Stocks Fare Better on Fed Days
The table below shows how the
S&P 500 Index (SPX) has behaved on Fed days. The two columns on the left summarize Fed days versus typical days since 2012. Using the average return, Fed days have shown increased bullish tendencies, averaging a return of 0.22% for the SPX, which outperforms the usual return of 0.05%.
The outperformance comes even though the percentage of positive returns for Fed days and typical days are almost identical. The reason for the outperformance: upside volatility. When stocks close positive on Fed days, their returns are higher than the usual positive days. The S&P 500 has not experienced the increased volatility on down Fed days.
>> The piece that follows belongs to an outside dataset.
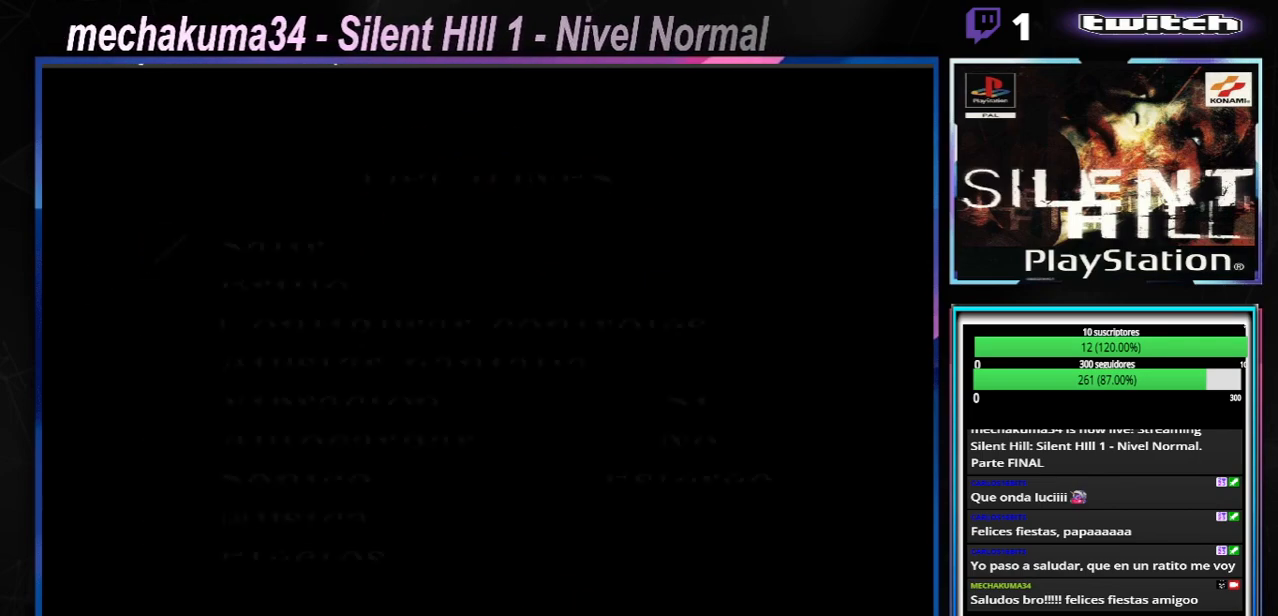
{"buttons": [], "left_stick": "up", "events": [[433, "left_stick", "up"]]}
The two columns on the right show the intraday range of the index, which is the difference between the high and low during the trading day. As you would expect, the intraday range is higher on Fed days compared to other days, averaging 1.19%, versus 0.93%.
Fed Days Affect Gold and Stocks Alike
Stocks aren't the only investment affected by Fed policy. Below is data that might give us insight on what to expect from some other assets today.
Gold has behaved somewhat like stocks on Fed days since 2012. The SPDR Gold Trust (GLD) maintains a higher average return on Fed days compared to typical days, but the percentage of positive returns is slightly lower than usual. Unlike stocks, GLD shows more volatility to both the downside and the upside, while stocks showed higher volatility to only the upside. This has led to a much higher intraday range for gold on Fed days compared to typical days. The trading range for GLD increases from 0.92% on normal days to 1.63% on Fed days.
Bonds Don't Budge As Much On Fed Days
This next table shows how bonds have reacted on Fed days. Looking at the average return, Fed days seem to affect bonds less than stocks and gold. The average return on Fed days is closer to typical days for the iShares 20+ Year Treasury Bond ETF (TLT) when compared to the S&P 500 or GLD. The Fed day impact, though, is clear when looking at the intraday range for TLT, which is much higher on Fed days compared to other days.
Dollar Intraday Range Doubles On Fed Days
Finally, the table below looks at the PowerShares DB US Dollar Index Bullish Fund (UUP) to see what to expect from the dollar on Fed days. Interestingly, every asset we’ve looked at shows a lower percent positive on Fed days compared to usual days. Stocks and gold, though, have tended to outperform, as measured by average return, while bonds and the dollar have tended to underperform. Looking at the intraday range of the assets, Fed days affect the dollar the most. Its intraday range essentially doubles on Fed days, increasing from 0.41% to 0.80%.